Sir John Call, MP for Callington in 1784 and a partner in the Pybus and Son banking house, had argued the advantages of Norfolk Island in that it is uninhabited and that flax grows there.
The British government includes Norfolk Island as an auxiliary settlement, as proposed by Call, in its plan for colonization of New South Wales in 1786.
The decision to settle Norfolk Island is taken due to the decision by Empress Catherine of Russia to restrict sales of hemp.
Practically all the hemp and flax required by the Royal Navy for cordage and sailcloth is imported from Russia.
Philip Gidley King was born at Launceston, Cornwall, England on April 23, 1758.
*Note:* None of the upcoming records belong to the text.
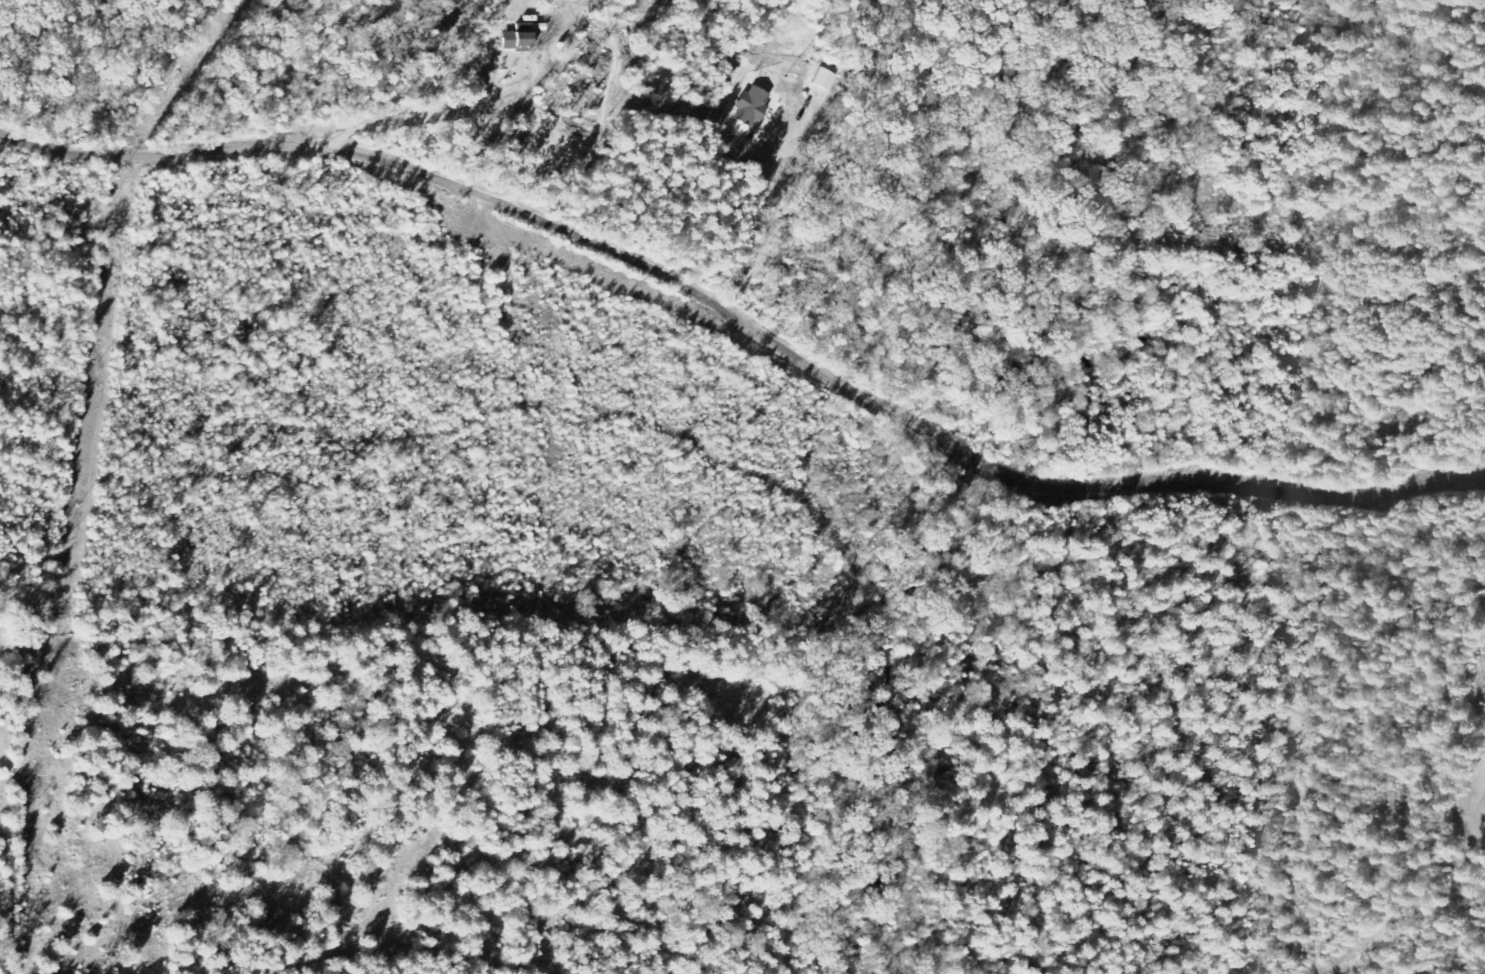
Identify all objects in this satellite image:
building: (523, 40)
building: (756, 105)
road: (747, 334)
road: (127, 520)
road: (391, 924)

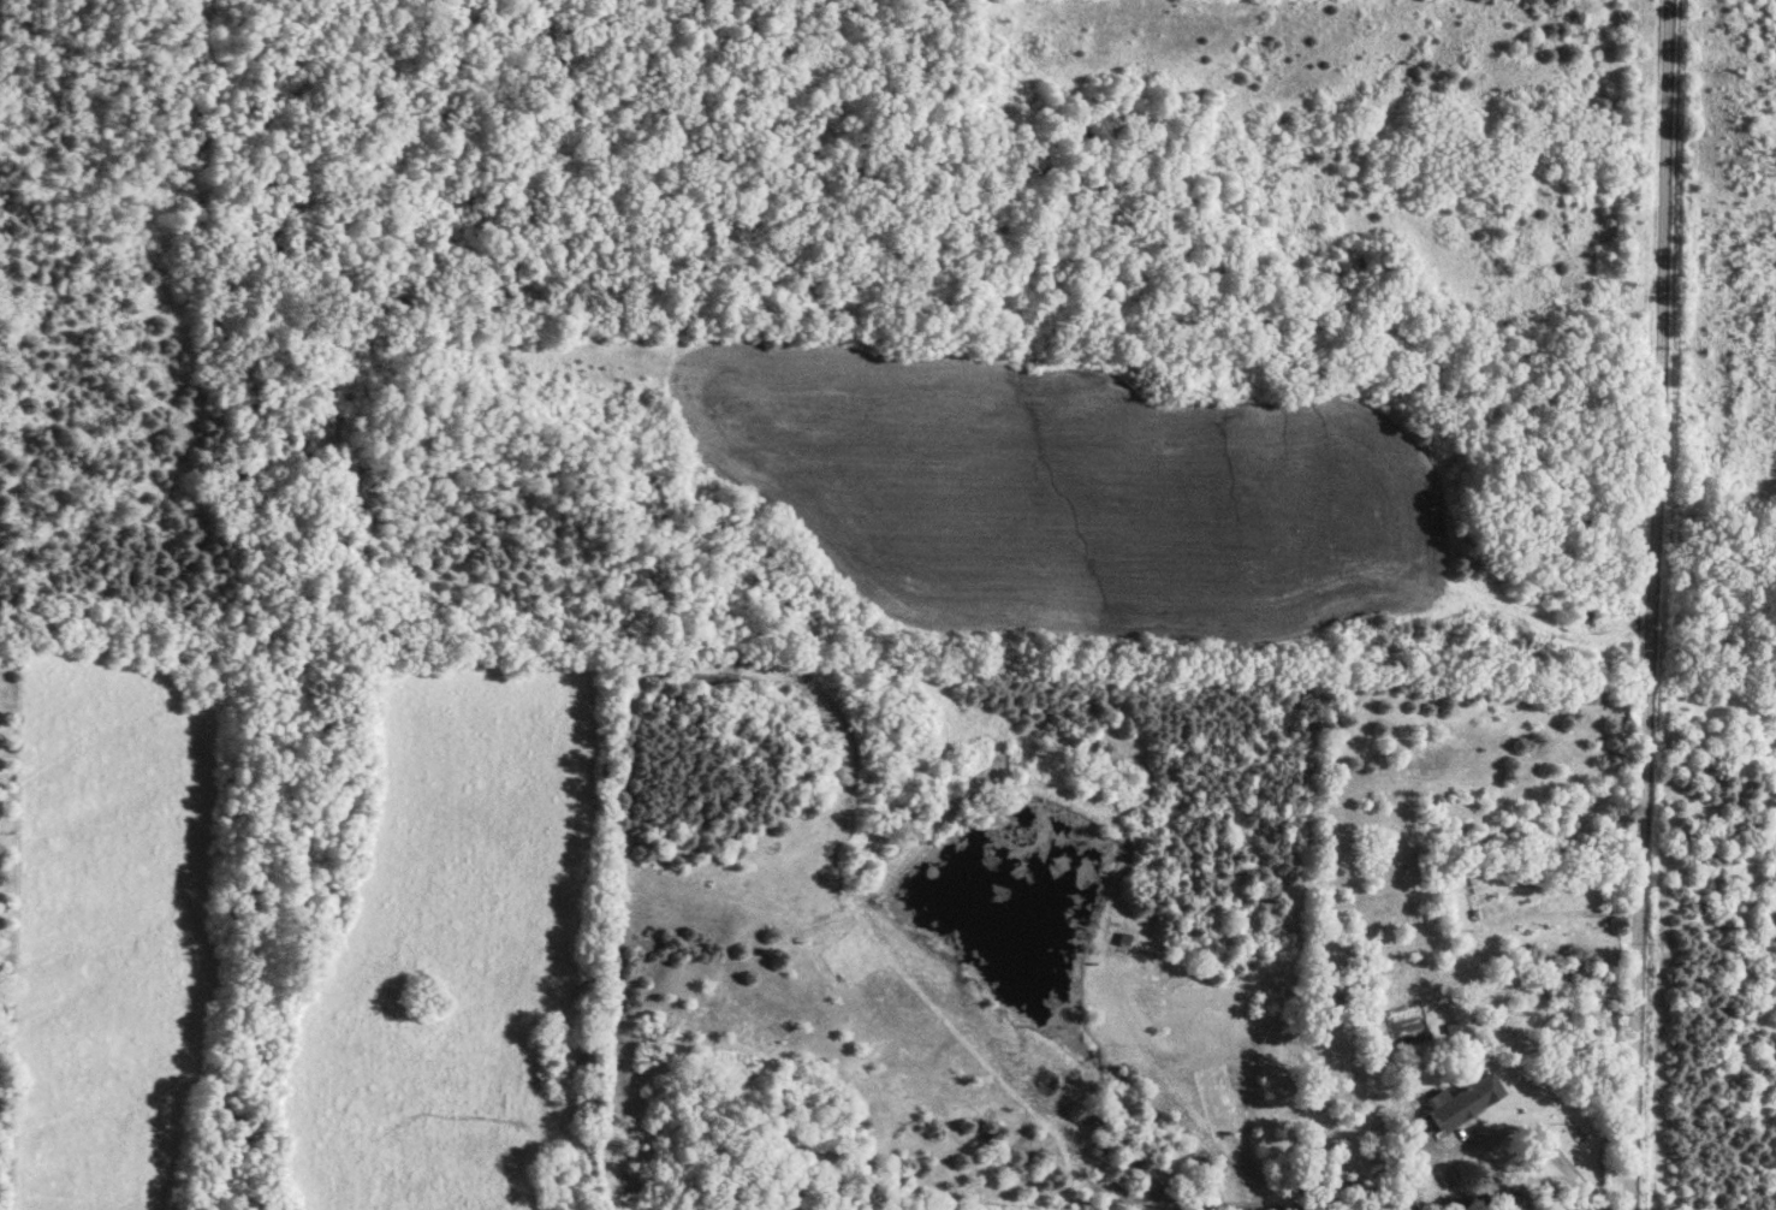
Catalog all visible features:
road: (1652, 605)
road: (1569, 910)
building: (1457, 1100)
road: (1541, 1138)
building: (1497, 1202)

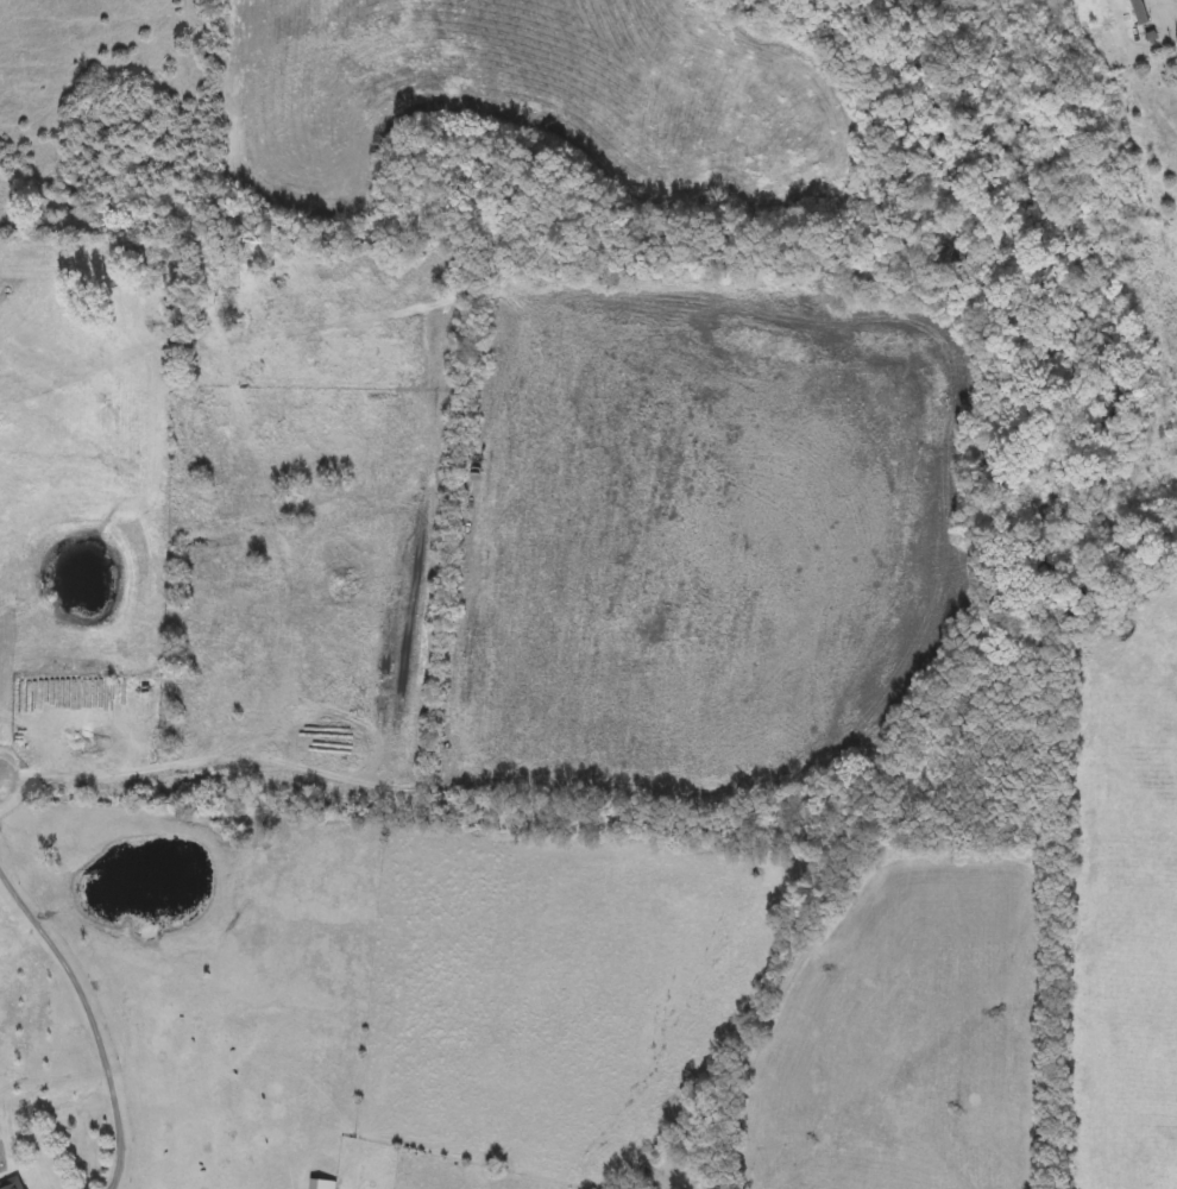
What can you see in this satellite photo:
road: (1176, 0)
building: (1133, 9)
road: (93, 1014)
Joining the Royal Navy at the age of twelve as captain's servant, he had been commissioned as a lieutenant in 1778.
King had served under Arthur Phillip, who had chose him as second lieutenant on HMS Sirius for the expedition to establish a convict settlement in New South Wales.
On arrival, in January 1788, King had been selected to lead a small party of fifteen convicts and seven free men to set up a settlement at Norfolk Island, nearly a thousand miles (sixteen hundred kilometers) distant, and prepare for its commercial development as a second station for transported convicts.
King and his party land on March 6, 1788, with difficulty, owing to the lack of a suitable harbor, and set about building huts, clearing the land, planting crops, and resisting the ravages of grubs, salt air and hurricanes.
More convicts and soldiers are sent to the island from New South Wales during the first year of the settlement, which is also called "Sydney" like its parent.